The following changes have been made to the Summary of Product Characteristics

·     Deletion of the statement in section 4.3 (Contraindications) “NEUPOGEN should not be used to increase the dose of cytotoxic chemotherapy beyond established dosage regimens“. 

·     Relocation of the statement “NEUPOGEN should not be administered to patients with severe congenital neutropenia (Kostman's syndrome) with abnormal cytogenetics“ that was in section 4.3 (Contraindications) to section 4.4 (Special Warnings and Precautions for Use) and to amend the statement.  

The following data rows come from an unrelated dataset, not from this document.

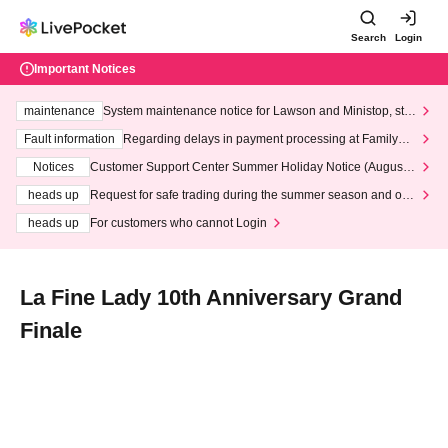
Search
Login
Important Notices
maintenance
System maintenance notice for Lawson and Ministop, star
ting at 3:00 AM on Wednesday (Wed)
Fault information
Regarding delays in payment processing at FamilyMa
rt stores
Notices
Customer Support Center Summer Holiday Notice (August 1
3th - August 14th, 2026)
heads up
Request for safe trading during the summer season and our
response to recent violations of terms and conditions.
heads up
For customers who cannot Login
La Fine Lady 10th Anniversary Grand
Finale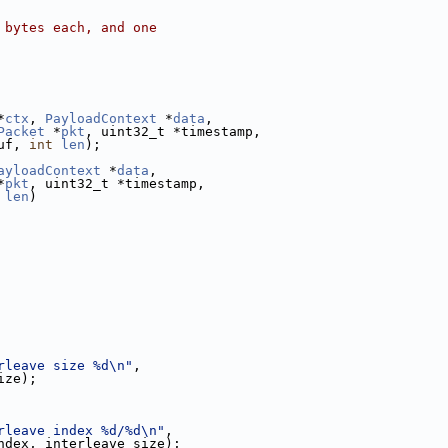
 bytes each, and one
*
ctx
, 
PayloadContext
 *
data
,
Packet
 *
pkt
, uint32_t *timestamp,
uf, 
int
len
);
ayloadContext
 *
data
,
*
pkt
, uint32_t *timestamp,
len
)
rleave size %d\n"
,
ize);
rleave index %d/%d\n"
,
ndex, interleave_size);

·     Deletion of the statement ‘If patients with SCN develop abnormal cytogenetics, the risks and benefits of continuing NEUPOGEN should be carefully weighed; NEUPOGEN should be discontinued if MDS or leukaemia occur’ from section 4.4, sub-section Transformation to leukaemia or myelodysplastic syndrome.
·         Update to section 10 (date of revision of the text) to 17 March 2011

Section 2 - Updated to include information regarding the excipients sodium and sorbitol.

Section 4.4
Updated to include information regarding the excipients sodium and sorbitol.

Safety related terms have been amended in accordance to MedRA standard terms. 
Information to record the trade name of the administered product has been included.

Section 4.8 – Text has been revised in accordance to MedRA standard terms and a subsection ‘Post-marketing experience’ under the frequency category ‘unknown’ has been introduced.

Section 6.1 now lists the E number for sorbitol (E420).

Section 10 - The date of revision of text has been updated.